29 May 1998


PEA and bean growers still have scope to exploit value-added premium markets, some of which are not being satisfied by UK-sourced pulses.

In times of economic uncertainty for pulses, as for cereals, growers need to be aware of all the possible premium paying markets, says Geoffrey Gent, director of the Processors and Growers Research Organisation.

But growing for such outlets is not without risk, he warns. As such extra management is needed.

"Unlike cereals, markets for peas and beans are very diverse and there are some worthwhile premiums to be had which could underpin profits in future," he points out. "But there is a trade off in lower yield, higher inputs, and increased risk.

"Experienced growers who develop a production strategy and establish a working relationship with a specialist merchant should be able to gain a worthwhile share of a range of niche markets."

At Cereals 98 PGRO and the British Edible Pulse Association are jointly mounting a demonstration to show growers which premium markets are available, and how to achieve a quality sample.

Currently UK production from just over 200,000ha (500,000 acres) of peas and beans yields 575,000t, or just about half the 1.1m tonnes needed for compounding.

Although the 60,000t market for micronising for animal feed rations is being met, demand for this specialist market, which is worth a premium of about £10/t, is expanding steadily.

Still slack

There is still some slack to be taken up for canning, with a shortfall of last year of about 2000t on demand of 24,000t of marrowfat peas. There was an even bigger shortfall, about 3,000t or 40%, in supplies of the small blue peas needed for canning.

The premium for canning quality peas is about £40/t. This is doubled for marrowfats which meet the export specification. Last year UK growers only supplied 6000 of the 8-10,000t requirement. There was an even bigger vacuum left to be filled for human consumption beans for overseas markets. There was demand for 30,000t, yet UK growers supplied just 50% of beans needed.

"To meet the requirements of value-added markets growers should select the appropriate variety then manage the crop so the sample meets the specifications," Mr Gent says. "BEPA will advise on the varieties, choice of the wrong one could slam the door on the intended market opportunity making the crop suitable only for inclusion in animal feeds."

For the export trade samples of large marrowfat peas with good colour and free from serious blemishes are required. The market wants a traditional marrowfat type, so Maro is particularly suitable.

Other options include Princess, Eagle and Progreta. Growers selecting Maro sacrifice yield as it has a rating of 80 on the NIAB list compared with 102 for the best of the fully recommended feed types Baccara and Focus.

Standing ability is also sacrificed as Maro has a 4 on the NIABs 1-9 scale where a low score denotes a high risk of a flat crop. The best of the feeders have 7s or 8s.

"In practice this means a Maro grower can expect severe lodging in nine out of 10 years, with the feeders going down in just three or four years.
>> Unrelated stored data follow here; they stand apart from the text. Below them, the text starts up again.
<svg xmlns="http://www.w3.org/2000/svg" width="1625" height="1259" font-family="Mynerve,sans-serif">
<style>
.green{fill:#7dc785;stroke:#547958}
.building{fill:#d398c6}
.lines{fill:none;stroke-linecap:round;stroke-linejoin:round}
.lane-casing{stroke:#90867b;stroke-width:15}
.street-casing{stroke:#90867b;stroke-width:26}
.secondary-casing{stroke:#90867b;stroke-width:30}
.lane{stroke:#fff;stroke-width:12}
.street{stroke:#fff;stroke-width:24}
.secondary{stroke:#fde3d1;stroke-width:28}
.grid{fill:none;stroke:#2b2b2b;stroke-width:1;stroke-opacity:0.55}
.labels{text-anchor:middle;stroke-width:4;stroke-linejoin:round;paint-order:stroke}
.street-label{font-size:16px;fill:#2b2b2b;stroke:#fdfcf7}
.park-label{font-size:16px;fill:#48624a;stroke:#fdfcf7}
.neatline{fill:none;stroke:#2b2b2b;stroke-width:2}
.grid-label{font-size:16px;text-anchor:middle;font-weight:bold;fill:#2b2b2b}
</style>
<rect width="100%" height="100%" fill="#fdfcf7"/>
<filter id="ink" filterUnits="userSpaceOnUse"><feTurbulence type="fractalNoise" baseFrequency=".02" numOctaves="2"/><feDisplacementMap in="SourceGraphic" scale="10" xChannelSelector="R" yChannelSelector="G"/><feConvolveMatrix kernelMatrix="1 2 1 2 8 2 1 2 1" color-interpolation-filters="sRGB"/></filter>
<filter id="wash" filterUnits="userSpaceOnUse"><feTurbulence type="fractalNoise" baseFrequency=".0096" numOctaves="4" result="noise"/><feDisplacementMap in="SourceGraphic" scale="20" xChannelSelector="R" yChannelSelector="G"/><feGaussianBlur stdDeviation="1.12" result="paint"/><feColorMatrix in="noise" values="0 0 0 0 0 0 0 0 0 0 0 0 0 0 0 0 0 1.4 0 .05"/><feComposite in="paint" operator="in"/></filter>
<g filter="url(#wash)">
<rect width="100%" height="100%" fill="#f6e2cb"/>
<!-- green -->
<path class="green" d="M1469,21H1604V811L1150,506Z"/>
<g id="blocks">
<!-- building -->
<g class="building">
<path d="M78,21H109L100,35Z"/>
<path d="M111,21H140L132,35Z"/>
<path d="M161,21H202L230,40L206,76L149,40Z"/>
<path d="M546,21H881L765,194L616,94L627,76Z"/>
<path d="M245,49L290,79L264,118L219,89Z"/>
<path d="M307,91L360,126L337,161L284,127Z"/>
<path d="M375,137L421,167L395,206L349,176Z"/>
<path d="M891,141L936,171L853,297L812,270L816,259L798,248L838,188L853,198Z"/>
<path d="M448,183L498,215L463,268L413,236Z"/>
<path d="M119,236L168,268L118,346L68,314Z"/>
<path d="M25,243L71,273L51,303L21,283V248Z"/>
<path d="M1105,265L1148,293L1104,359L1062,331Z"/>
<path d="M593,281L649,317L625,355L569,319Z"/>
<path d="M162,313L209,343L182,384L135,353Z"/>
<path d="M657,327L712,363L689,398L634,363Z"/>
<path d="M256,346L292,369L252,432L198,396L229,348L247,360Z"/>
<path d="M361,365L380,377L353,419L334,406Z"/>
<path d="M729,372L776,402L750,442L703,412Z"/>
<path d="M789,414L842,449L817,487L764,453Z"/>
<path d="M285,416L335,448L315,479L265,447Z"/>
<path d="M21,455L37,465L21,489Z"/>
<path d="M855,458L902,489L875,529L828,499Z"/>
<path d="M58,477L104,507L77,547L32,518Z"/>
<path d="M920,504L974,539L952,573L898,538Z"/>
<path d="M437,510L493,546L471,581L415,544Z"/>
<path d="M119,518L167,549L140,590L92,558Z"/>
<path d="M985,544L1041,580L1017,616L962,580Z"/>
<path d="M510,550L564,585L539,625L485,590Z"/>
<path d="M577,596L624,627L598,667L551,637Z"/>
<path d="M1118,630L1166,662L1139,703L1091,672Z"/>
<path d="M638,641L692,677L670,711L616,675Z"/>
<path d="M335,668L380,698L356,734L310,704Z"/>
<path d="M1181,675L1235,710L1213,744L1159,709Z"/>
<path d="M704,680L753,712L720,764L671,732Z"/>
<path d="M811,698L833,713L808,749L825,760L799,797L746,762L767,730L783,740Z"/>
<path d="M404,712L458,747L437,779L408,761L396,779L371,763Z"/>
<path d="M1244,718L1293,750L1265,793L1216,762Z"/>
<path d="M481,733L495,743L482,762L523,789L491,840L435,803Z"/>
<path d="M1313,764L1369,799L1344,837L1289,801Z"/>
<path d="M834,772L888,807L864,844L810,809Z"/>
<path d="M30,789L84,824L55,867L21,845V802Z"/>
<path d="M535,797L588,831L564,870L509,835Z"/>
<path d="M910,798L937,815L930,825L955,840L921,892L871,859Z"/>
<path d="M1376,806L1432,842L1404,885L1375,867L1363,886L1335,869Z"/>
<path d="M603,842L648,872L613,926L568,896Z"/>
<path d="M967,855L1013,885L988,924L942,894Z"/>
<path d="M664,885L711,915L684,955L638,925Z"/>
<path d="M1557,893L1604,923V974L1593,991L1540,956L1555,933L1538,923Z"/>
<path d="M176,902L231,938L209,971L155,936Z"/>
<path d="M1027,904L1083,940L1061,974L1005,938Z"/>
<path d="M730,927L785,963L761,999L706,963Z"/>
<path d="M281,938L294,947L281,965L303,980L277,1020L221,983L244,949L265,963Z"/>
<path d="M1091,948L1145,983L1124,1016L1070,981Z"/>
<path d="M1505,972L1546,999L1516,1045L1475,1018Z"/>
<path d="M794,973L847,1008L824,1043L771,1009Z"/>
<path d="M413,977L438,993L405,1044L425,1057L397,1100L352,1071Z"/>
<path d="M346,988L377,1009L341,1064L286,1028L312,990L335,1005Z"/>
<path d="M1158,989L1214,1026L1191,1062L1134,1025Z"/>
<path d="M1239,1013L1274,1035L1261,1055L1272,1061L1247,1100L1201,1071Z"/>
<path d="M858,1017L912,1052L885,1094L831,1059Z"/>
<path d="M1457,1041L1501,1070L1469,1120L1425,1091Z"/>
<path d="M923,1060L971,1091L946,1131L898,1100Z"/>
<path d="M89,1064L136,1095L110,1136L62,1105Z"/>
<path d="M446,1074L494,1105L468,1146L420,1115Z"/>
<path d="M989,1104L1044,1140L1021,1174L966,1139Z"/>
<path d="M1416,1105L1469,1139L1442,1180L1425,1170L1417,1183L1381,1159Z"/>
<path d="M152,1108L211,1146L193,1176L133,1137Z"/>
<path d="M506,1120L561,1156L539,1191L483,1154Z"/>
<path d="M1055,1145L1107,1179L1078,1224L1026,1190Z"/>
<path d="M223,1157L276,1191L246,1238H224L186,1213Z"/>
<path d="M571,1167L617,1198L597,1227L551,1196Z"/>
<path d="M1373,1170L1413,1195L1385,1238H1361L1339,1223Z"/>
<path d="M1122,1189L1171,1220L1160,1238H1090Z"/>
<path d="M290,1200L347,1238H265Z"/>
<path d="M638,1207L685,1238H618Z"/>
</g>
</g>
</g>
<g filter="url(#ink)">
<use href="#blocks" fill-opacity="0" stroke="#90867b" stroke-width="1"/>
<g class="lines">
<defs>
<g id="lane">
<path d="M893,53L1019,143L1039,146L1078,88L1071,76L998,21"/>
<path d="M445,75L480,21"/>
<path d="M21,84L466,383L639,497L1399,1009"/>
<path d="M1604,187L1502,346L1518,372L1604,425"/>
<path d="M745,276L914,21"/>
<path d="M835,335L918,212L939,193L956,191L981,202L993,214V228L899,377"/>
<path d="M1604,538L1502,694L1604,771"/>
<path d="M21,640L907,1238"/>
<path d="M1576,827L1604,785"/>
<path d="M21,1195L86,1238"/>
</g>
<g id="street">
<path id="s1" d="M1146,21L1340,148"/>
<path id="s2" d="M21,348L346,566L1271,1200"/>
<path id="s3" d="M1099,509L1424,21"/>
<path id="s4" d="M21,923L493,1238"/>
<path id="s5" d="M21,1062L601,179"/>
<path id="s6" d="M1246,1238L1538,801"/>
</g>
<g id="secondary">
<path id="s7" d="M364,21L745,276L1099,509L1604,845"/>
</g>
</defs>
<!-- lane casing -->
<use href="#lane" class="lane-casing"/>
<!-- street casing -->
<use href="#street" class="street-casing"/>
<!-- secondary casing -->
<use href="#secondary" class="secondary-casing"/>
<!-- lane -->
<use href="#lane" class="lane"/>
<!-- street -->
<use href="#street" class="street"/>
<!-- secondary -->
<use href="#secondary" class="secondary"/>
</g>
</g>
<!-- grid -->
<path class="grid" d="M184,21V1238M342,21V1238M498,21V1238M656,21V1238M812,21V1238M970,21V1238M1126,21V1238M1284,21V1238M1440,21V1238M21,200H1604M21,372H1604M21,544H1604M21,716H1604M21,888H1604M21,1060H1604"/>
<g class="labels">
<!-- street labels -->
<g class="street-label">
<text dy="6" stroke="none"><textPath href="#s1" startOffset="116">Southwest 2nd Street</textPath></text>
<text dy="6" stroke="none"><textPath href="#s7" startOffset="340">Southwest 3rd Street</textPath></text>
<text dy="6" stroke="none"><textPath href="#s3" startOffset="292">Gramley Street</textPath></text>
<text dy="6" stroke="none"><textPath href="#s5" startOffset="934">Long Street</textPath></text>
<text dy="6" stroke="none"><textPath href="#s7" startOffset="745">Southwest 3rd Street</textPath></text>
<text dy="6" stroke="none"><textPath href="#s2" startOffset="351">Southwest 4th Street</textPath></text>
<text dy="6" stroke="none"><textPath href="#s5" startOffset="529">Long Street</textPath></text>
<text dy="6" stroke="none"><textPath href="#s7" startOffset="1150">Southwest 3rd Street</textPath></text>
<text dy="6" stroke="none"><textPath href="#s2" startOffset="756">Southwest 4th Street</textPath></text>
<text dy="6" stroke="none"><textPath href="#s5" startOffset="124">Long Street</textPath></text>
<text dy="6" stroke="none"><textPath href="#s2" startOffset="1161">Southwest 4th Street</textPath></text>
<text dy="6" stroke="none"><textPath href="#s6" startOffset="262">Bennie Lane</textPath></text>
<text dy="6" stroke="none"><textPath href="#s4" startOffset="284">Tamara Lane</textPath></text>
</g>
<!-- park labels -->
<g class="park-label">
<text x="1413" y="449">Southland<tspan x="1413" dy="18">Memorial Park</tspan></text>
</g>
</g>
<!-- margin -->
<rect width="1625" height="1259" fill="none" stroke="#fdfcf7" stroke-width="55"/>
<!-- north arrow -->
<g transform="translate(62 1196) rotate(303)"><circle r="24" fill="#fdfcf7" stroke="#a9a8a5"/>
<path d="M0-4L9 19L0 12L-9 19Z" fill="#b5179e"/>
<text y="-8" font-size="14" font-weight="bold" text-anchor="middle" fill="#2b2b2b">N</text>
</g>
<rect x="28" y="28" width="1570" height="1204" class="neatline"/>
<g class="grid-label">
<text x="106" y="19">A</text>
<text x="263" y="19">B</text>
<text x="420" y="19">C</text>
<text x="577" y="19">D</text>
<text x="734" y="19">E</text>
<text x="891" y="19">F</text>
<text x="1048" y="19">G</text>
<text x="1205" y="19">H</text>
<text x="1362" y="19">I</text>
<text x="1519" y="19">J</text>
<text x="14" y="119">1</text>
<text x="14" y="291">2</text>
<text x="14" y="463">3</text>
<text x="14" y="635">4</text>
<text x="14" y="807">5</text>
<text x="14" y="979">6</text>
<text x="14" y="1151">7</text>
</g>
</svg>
But there is never a guarantee of a standing crop at harvest and growers can do absolutely nothing to stop lodging. Those with experience will not worry as they know that with care and patience at harvest, and lifting fingers on the combine, most of the crop will be picked up. But a new grower is unlikely to want to put with this sort of hassle."

In addition to low yield and flat crops, growers wanting to produce marrowfats for export face a substantial increase to input costs. A seed treatment to control downy mildew is needed, an insecticide spray programme to beat the pea moth will have to be implemented, and a fungicide sprayed.

"On top of all this is the risk the crop may not meet the specifications. Growers do not want to use a low yielding variety, invest more in inputs, and cope with a difficult harvest to have the peas rejected. If they fail to make the grade they would have to be sold for animal feed at the base price.

Standing ability

For micronising green seeded varieties are needed. Growers should select these from the NIAB list after considering their standing ability. Hampton and Elan are two obvious candidates which yield within 3% of the best of the rest. For this end-use there are no specific changes needed to the standard agronomic package.

Beans for human consumption export markets in the Middle East need pale skins, and freedom from Bruchid beetle damage. The pest is now widespread and well established in traditional bean growing areas, and as there are no reliable control measures available it can wreck all hope of market acceptability.

This is why Mr Gent suggests all bean growers, whether in traditional areas or not, with pale seeded varieties should check their sample for holes. If the beans appear sound they could scoop the export bonus.


To demonstrate the potential value-added markets available, the British Edible Pulse Association has sown plots at the Cereals 98 site with 21 varieties of peas and beans. There are 16 spring pea varieties, two winter types, and three spring beans. Those suitable for the micronising market include the green seeded Hampton, Elan, Lantra, Espace, Woodcock and Solara. Small blue types for canning include Flair and Conquest. The three beans, all for export outlets, are Victor, Alpine, and Maris Bead.